Kanser tedavisinde bir müddettir kullanılan immünoterapiyi uygulayan Immun-Onkologisches Merkezi’ndeki (IOZK) grupta yer alan Türk Hekim Yadigar Genç, bireye özel tedavi metoduyla, kanserle çabadaki muvaffakiyet oranını artırdıklarını söyledi.
Kanser tedavisinde hali hazırda uygulanan üç usul olduğunu aktaran Genç, “Bunlar cerrahi müdahale, kemoterapi ve ilaç tedavisi. Son yıllarda geliştirilen en değerli terapilerden biri immünoterapi ve kanser tedavisinde çok değerli bir faktör. İmmünoterapi yalnızca ilaçsal bazlı değil, bu tekniğin tıpkı vakitte hücresel kimi da var. Bu bahiste yapılan çalışmaları biz daha da geliştirdik ve bu yeni metodları kendi kliniğimizde hastalara uyguluyoruz. Bireye özel tedavi formülüyle kanserle çabada muvaffakiyet oranı arttı” dedi.
HASTANIN SAVAŞÇI HÜCRELERİ LABORATUVARDA HASSAS HALE GETİRİLİYOR
Avrupa İlaç Kontrol Dairesince bu sistemi uygulamak için onay aldıklarını tabir eden Dr. Genç, şunları kaydetti:
“Kanser tedavisinde hastaya özel bir terapi uyguluyoruz. Yani hastanın kendi kanından ürettiğimiz savaşçı hücreleri laboratuvar ortamında hassas hale getirip, belli kanser proteinleri de yükleyerek, tıpkı vakitte onkolitik virüsleri de kullanarak hastaya aşı bazında tekrar enjekte etmekteyiz. Bu daha hedefsel, daha noktasal çalıştığı ve yan tesiri çok az olduğu için kanser tedavilerinde son vakitlerde ödüllendirildi ve tıp otoriteleri tarafından kabul görüldü. Geliştirdiğimiz bu onkolitik virüsün önümüzdeki yıllarda bize tekrar bir ödül getireceğinin yankısını almaktayız.”

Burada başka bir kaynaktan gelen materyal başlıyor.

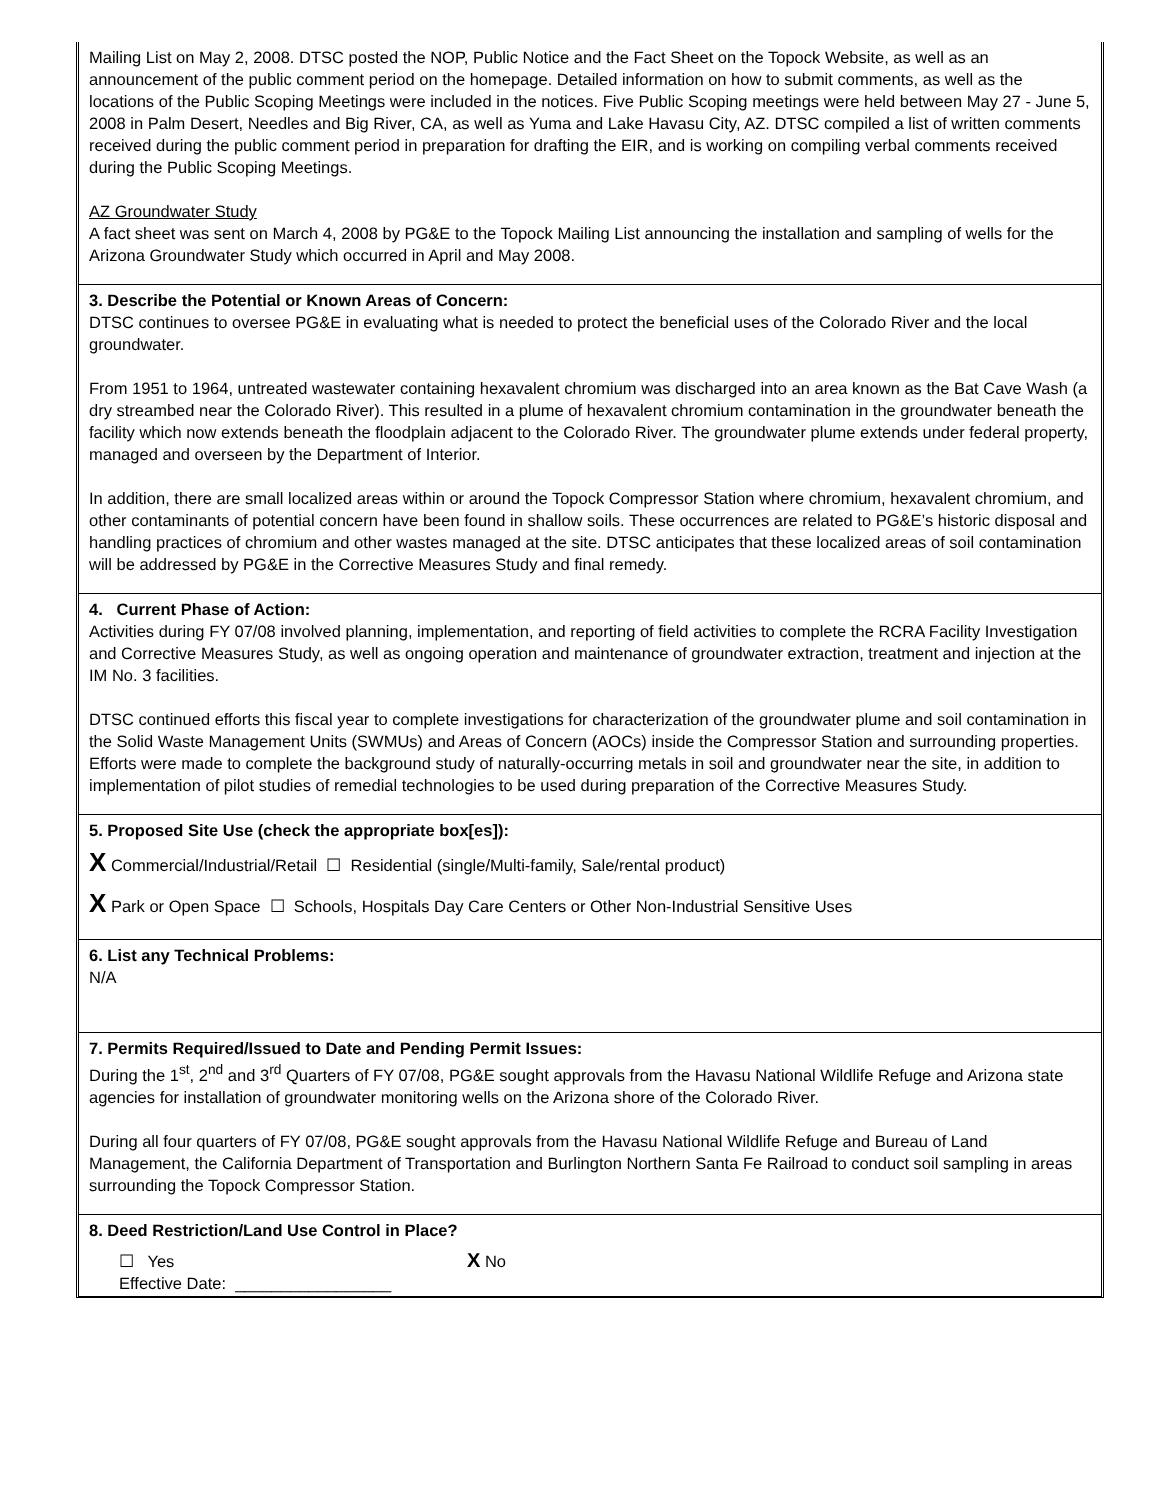Mailing List on May 2, 2008. DTSC posted the NOP, Public Notice and the Fact Sheet on the Topock Website, as well as an announcement of the public comment period on the homepage. Detailed information on how to submit comments, as well as the locations of the Public Scoping Meetings were included in the notices. Five Public Scoping meetings were held between May 27 - June 5, 2008 in Palm Desert, Needles and Big River, CA, as well as Yuma and Lake Havasu City, AZ. DTSC compiled a list of written comments received during the public comment period in preparation for drafting the EIR, and is working on compiling verbal comments received during the Public Scoping Meetings.
AZ Groundwater Study
A fact sheet was sent on March 4, 2008 by PG&E to the Topock Mailing List announcing the installation and sampling of wells for the Arizona Groundwater Study which occurred in April and May 2008.
3. Describe the Potential or Known Areas of Concern:
DTSC continues to oversee PG&E in evaluating what is needed to protect the beneficial uses of the Colorado River and the local groundwater.
From 1951 to 1964, untreated wastewater containing hexavalent chromium was discharged into an area known as the Bat Cave Wash (a dry streambed near the Colorado River). This resulted in a plume of hexavalent chromium contamination in the groundwater beneath the facility which now extends beneath the floodplain adjacent to the Colorado River. The groundwater plume extends under federal property, managed and overseen by the Department of Interior.
In addition, there are small localized areas within or around the Topock Compressor Station where chromium, hexavalent chromium, and other contaminants of potential concern have been found in shallow soils. These occurrences are related to PG&E’s historic disposal and handling practices of chromium and other wastes managed at the site. DTSC anticipates that these localized areas of soil contamination will be addressed by PG&E in the Corrective Measures Study and final remedy.
4. Current Phase of Action:
Activities during FY 07/08 involved planning, implementation, and reporting of field activities to complete the RCRA Facility Investigation and Corrective Measures Study, as well as ongoing operation and maintenance of groundwater extraction, treatment and injection at the IM No. 3 facilities.
DTSC continued efforts this fiscal year to complete investigations for characterization of the groundwater plume and soil contamination in the Solid Waste Management Units (SWMUs) and Areas of Concern (AOCs) inside the Compressor Station and surrounding properties. Efforts were made to complete the background study of naturally-occurring metals in soil and groundwater near the site, in addition to implementation of pilot studies of remedial technologies to be used during preparation of the Corrective Measures Study.
5. Proposed Site Use (check the appropriate box[es]):
X Commercial/Industrial/Retail ☐ Residential (single/Multi-family, Sale/rental product)
X Park or Open Space ☐ Schools, Hospitals Day Care Centers or Other Non-Industrial Sensitive Uses
6. List any Technical Problems:
N/A
7. Permits Required/Issued to Date and Pending Permit Issues:
During the 1<sup>st</sup>, 2<sup>nd</sup> and 3<sup>rd</sup> Quarters of FY 07/08, PG&E sought approvals from the Havasu National Wildlife Refuge and Arizona state agencies for installation of groundwater monitoring wells on the Arizona shore of the Colorado River.
During all four quarters of FY 07/08, PG&E sought approvals from the Havasu National Wildlife Refuge and Bureau of Land Management, the California Department of Transportation and Burlington Northern Santa Fe Railroad to conduct soil sampling in areas surrounding the Topock Compressor Station.
8. Deed Restriction/Land Use Control in Place?
☐ Yes X No
Effective Date: _________________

Kanserde erken teşhisin ehemmiyetini vurgulayan Dr. Genç, “Hasta bize ne kadar erken gelirse uyguladığımız tedavinin de başarısı o kadar yükselir. Bizim burada uyguladığımız tedavi sistemlerini kombine etmemiz de mümkün. Yani örneğin; kemoterapi ile kombine etmemiz de mümkün olabilir yahut ameliyat kelam mevzusuysa cerrahın aldığı parçayı, proteinleri aşımız için kullanabiliriz. Hasta ameliyattan evvel bize başvurursa daha avantajlı olabilir lakin kural değil, ameliyat kesimi yok ise bile kanda dolaşan kanserli hücreleri alıp laboratuvar ortamında kullanıp, aşımız için hassas hale getirebiliyoruz” tabirlerini kullandı.

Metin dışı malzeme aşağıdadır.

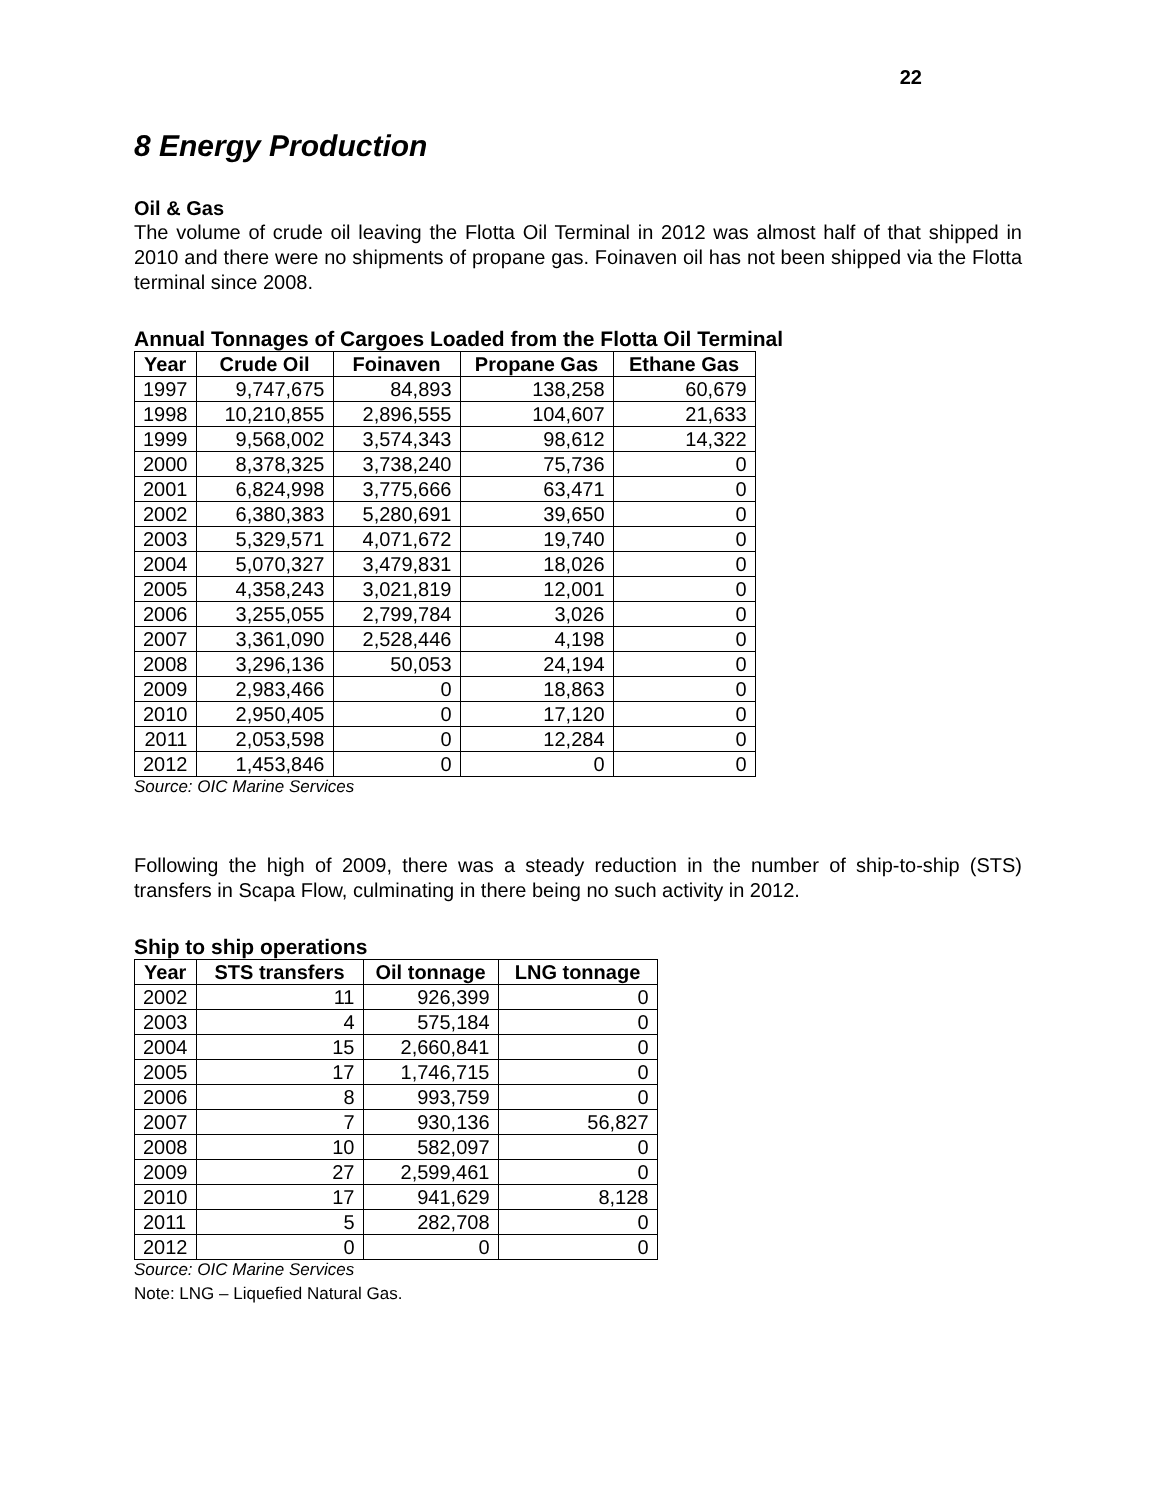22
8 Energy Production
Oil & Gas
The volume of crude oil leaving the Flotta Oil Terminal in 2012 was almost half of that shipped in 2010 and there were no shipments of propane gas. Foinaven oil has not been shipped via the Flotta terminal since 2008.
Annual Tonnages of Cargoes Loaded from the Flotta Oil Terminal
| Year | Crude Oil | Foinaven | Propane Gas | Ethane Gas |
| --- | --- | --- | --- | --- |
| 1997 | 9,747,675 | 84,893 | 138,258 | 60,679 |
| 1998 | 10,210,855 | 2,896,555 | 104,607 | 21,633 |
| 1999 | 9,568,002 | 3,574,343 | 98,612 | 14,322 |
| 2000 | 8,378,325 | 3,738,240 | 75,736 | 0 |
| 2001 | 6,824,998 | 3,775,666 | 63,471 | 0 |
| 2002 | 6,380,383 | 5,280,691 | 39,650 | 0 |
| 2003 | 5,329,571 | 4,071,672 | 19,740 | 0 |
| 2004 | 5,070,327 | 3,479,831 | 18,026 | 0 |
| 2005 | 4,358,243 | 3,021,819 | 12,001 | 0 |
| 2006 | 3,255,055 | 2,799,784 | 3,026 | 0 |
| 2007 | 3,361,090 | 2,528,446 | 4,198 | 0 |
| 2008 | 3,296,136 | 50,053 | 24,194 | 0 |
| 2009 | 2,983,466 | 0 | 18,863 | 0 |
| 2010 | 2,950,405 | 0 | 17,120 | 0 |
| 2011 | 2,053,598 | 0 | 12,284 | 0 |
| 2012 | 1,453,846 | 0 | 0 | 0 |
Source: OIC Marine Services
Following the high of 2009, there was a steady reduction in the number of ship-to-ship (STS) transfers in Scapa Flow, culminating in there being no such activity in 2012.
Ship to ship operations
| Year | STS transfers | Oil tonnage | LNG tonnage |
| --- | --- | --- | --- |
| 2002 | 11 | 926,399 | 0 |
| 2003 | 4 | 575,184 | 0 |
| 2004 | 15 | 2,660,841 | 0 |
| 2005 | 17 | 1,746,715 | 0 |
| 2006 | 8 | 993,759 | 0 |
| 2007 | 7 | 930,136 | 56,827 |
| 2008 | 10 | 582,097 | 0 |
| 2009 | 27 | 2,599,461 | 0 |
| 2010 | 17 | 941,629 | 8,128 |
| 2011 | 5 | 282,708 | 0 |
| 2012 | 0 | 0 | 0 |
Source: OIC Marine Services
Note: LNG – Liquefied Natural Gas.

“BAĞIŞIKLIK SİSTEMI NE KADAR GÜÇLÜYSE MUVAFFAKİYET BAHTI ARTIYOR”
IOZK Yöneticisi Dr. Wilfried Stücker ise hastanın bağışıklık isteminin güçlü olmasının kanser tedavisinde çok kıymetli olduğunu vurguladı.
Bağışıklık sisteminin gücü oranında muvaffakiyet talihinin arttığını kaydeden Dr. Stücker, “Yapılan yeni araştırmaya nazaran örneğin; bağırsak kanseri tedavisinde bağışıklık sistemi hücreleri ne kadar çoksa birinci 5 yılda muvaffakiyet bahtı yüzde 80 olurken, bağışıklık sistemi zayıf olduğunda muvaffakiyet talihi yüzde 35’e düşüyor. Bizim en büyük görevimiz, bağışıklık sisteminin kanserli hücrelerle yaptığı savaşı kazanmasına yardım etmek. Gayemiz ise içerden bir savaş açarak hastanın kendi kendine yardım etmesidir” dedi.